Secretary-General Kofi Annan [has not] been particularly secretive about his views on the U.S.-led liberation of Iraq, informing the world not so long ago that he deemed it "illegal"--a word he has not to my knowledge applied to any aspect of his own supervision of the Oil for Food program, from which Saddam Hussein, while forking over $1.4 billion for Mr. Annan's Secretariat to supervise the process, scammed billions meant for sick and hungry Iraqis. On that subject, Mr. Annan has been most stunningly discreet, refusing in his year-end press conference last week to discuss even his own role. Instead, with a degree of patience the Secretariat has not displayed toward its critics, Mr. Annan seems to be waiting for the U.N.-authorized inquiry, funded at his behest with $30 million in residual Oil for Food money (meant to aid Iraqi citizens, not U.N. investigations), and led by former Federal Reserve chairman Paul Volcker, to inform the secretary-general, privately, and at stately speed, sometime next year, what his own role actually was.

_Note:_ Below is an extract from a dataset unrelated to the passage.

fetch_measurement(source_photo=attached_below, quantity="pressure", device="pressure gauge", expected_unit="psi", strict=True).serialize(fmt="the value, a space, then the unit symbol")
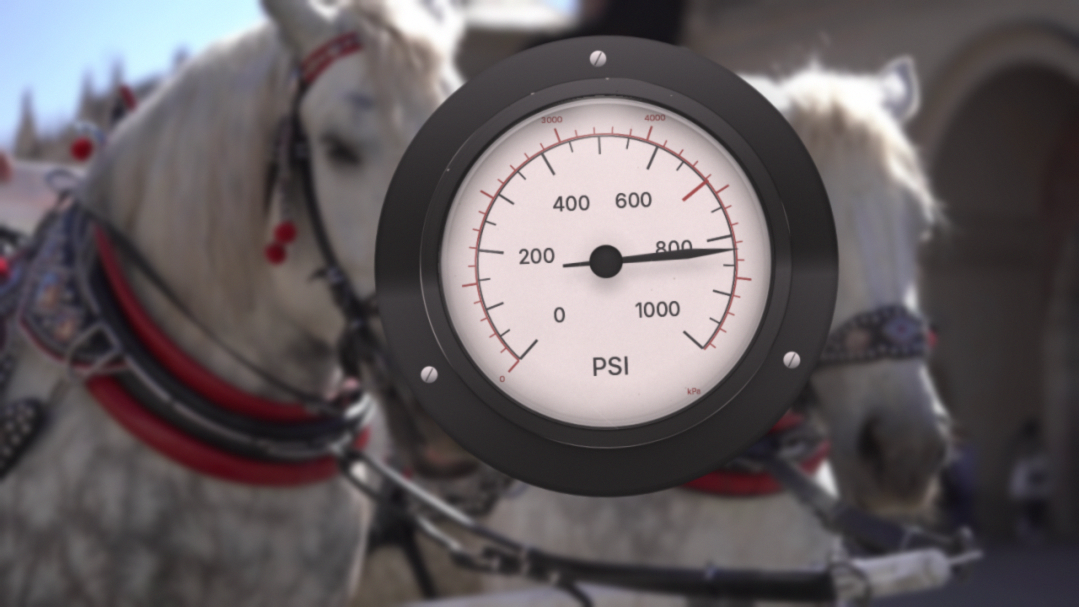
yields 825 psi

At that stage, Mr. Annan will decide what information he deems appropriate to share with the public.If liberals are so anxious the UN become a world government, why aren't they scrutinizing documents form the corrupt "Oil-for-Palaces" program as carefully as they did George W. Bush's Texas Air National Guard records? At least if they focused on the U.N., they'd find something in 5 years. Calling Dan Rather!

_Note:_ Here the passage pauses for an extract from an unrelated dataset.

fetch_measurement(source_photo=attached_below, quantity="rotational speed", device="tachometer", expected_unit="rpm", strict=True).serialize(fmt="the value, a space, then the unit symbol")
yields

To this scene in recent months we may add the reports of rape and child molestation committed by U.N. peacekeepers in Africa, allegations of sexual harassment involving the heads of both the U.N. refugee agency and the internal audit division, a revolt against "senior management" by the U.N. staff union, the findings of an internal U.N. integrity survey that a lot of U.N. employees fear retaliation if they speak out, and the statements of a few brave whistle-blowers, fighting for their jobs, to precisely that effect. Plus, if you like, there's the expanding saga of how the secretary-general until confronted by the press allegedly failed to notice that his son had allegedly been doing lucrative business deals with a major U.N. contractor under the Oil for Food program. All of which has been subject to the marvelously circular argument that the press should shut up until the U.N., in between firing off hush letters to its contractors and employing Mr. Annan's U.S.-taxpayer-funded staff to lambaste the U.N.'s critics, can carry out allegedly full and independent investigations of all these troublesome matters.

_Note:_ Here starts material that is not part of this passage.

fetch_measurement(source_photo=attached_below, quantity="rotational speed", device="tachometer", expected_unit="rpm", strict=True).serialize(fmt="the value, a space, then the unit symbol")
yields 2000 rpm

By now, the debate outside the U.N. walls has expanded from calls for Mr. Annan to resign over Oil for Food to arguments that he really ought to resign over U.N. toleration of genocide, in which he has played a sustained part--though it's hard to see why one argument should necessarily exclude the other. Meanwhile, for a sample of what's going on inside the U.N. walls (bear with me): According to a Dec. 13 U.N. staff union bulletin, expressing "outrage," though the staff committee requested an investigation into allegations of sexual harassment and favoritism within the U.N.'s own internal audit department, "no formal investigation was ever conducted. . . . No one was interviewed or questioned about the alleged violations. Rather, the personnel records were checked in a manner similar to a desk audit."